[[ Document section, beginning ]]
#!/bin/bash
# Nagios plugin to do a Novell eDirectory partition continuity check
# Written by Jesse Pretorius, jesse.pretorius@gmail.com
# Version 1.2, 20 July 2011
# Project location: www.monitoringexchange.org
#
# Changelog:
#   v1.2 : Added error handling for situation where all partitions have errors thanks to input from Magnus Felix
#   v1.1 : Added specific critical and unknown errors thanks to input from Magnus Felix

errorlvl=0
tmpfile=`mktemp`
warning=2
critical=6

### Beginning of functions ###

# If inappropriate parameters are provided, this usage statement is output
usage() {
echo -e "\nNagios plugin to do a Novell eDirectory partition continuity check"
echo -e "Written by Jesse Pretorius, jesse.pretorius@gmail.com"
echo -e "Version 1.2, 20 July 2011"
echo -e "Project location: www.monitoringexchange.org"
echo -e "\nUsage:"
echo -e "\t$0 <options>"
echo -e "\nOptions:"
echo -e "\t[-w warning]\tThe number of hours old the oldest partition sync age must be to produce a warning state. Default: 2"
[[ Document section, end ]]
## Required actions:
1. Summarize the Nagios plugin script in two sentences.
2. Extend the eDirectory check script, picking up right after its last line.
[[ Data extract, beginning ]]
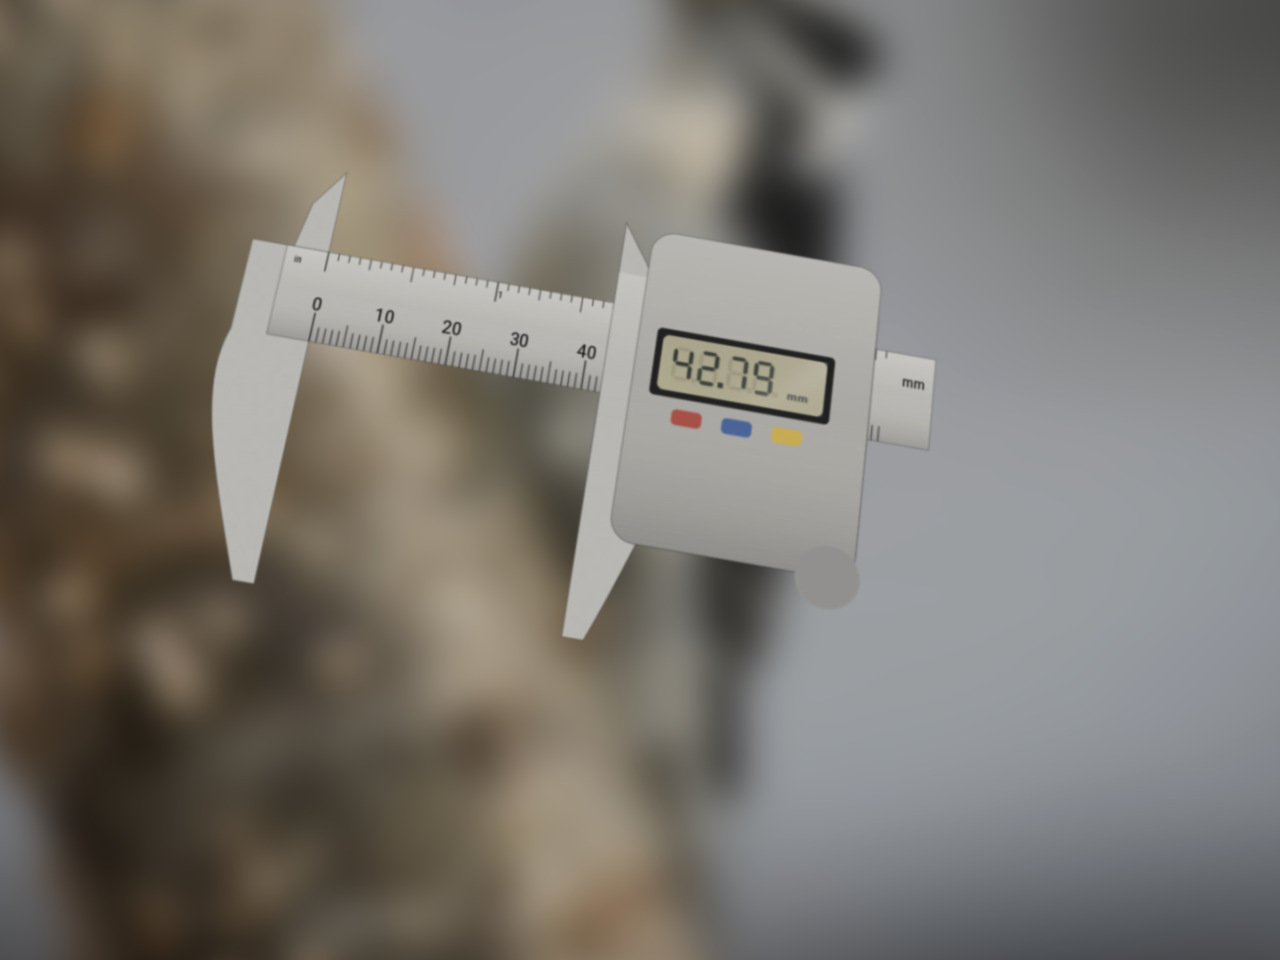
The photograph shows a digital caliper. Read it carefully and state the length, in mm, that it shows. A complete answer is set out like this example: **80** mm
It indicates **42.79** mm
[[ Data extract, end ]]
## Task-by-task results:
1. The script is a Nagios plugin for a Novell eDirectory partition continuity check, written by Jesse Pretorius, at version 1.2 dated 20 July 2011, with later versions adding specific critical and unknown errors and handling for the case where all partitions have errors. It sets a warning value of 2 and a critical value of 6, and defines a usage function that prints the plugin details and its options, including -w for how many hours old the oldest partition sync age must be to produce a warning.

2.
echo -e "\t[-c critical]\tThe number of hours old the oldest partition sync age must be to produce a critical state. Default: 6"
echo -e "\nSample:"
echo -e "\t$0 -w 5 -c 10\n"
exit 3
}

### End of functions ###

while getopts w:c: OPTIONS
do
  case "$OPTIONS" in
    w ) warning=$OPTARG ;;
    c ) critical=$OPTARG ;;
    * ) usage ;;
  esac
done

if [ "$critical" -le "$warning" ]; then
  echo -e "\nThe critical level must be higher than the warning level!"
  usage
  exit 3
fi

# Run the ndsrepair command and save the output to a temporary file
if [ -e /opt/novell/eDirectory/bin/ndsrepair ]; then
  NDSREPAIR="/opt/novell/eDirectory/bin/ndsrepair"
elif [ -e /usr/bin/ndsrepair ]; then
  NDSREPAIR="/usr/bin/ndsrepair"
else
  NDSREPAIR=`which ndsrepair`
fi
$NDSREPAIR -E > $tmpfile 2>&1
ndsrepairerrorlvl="$?"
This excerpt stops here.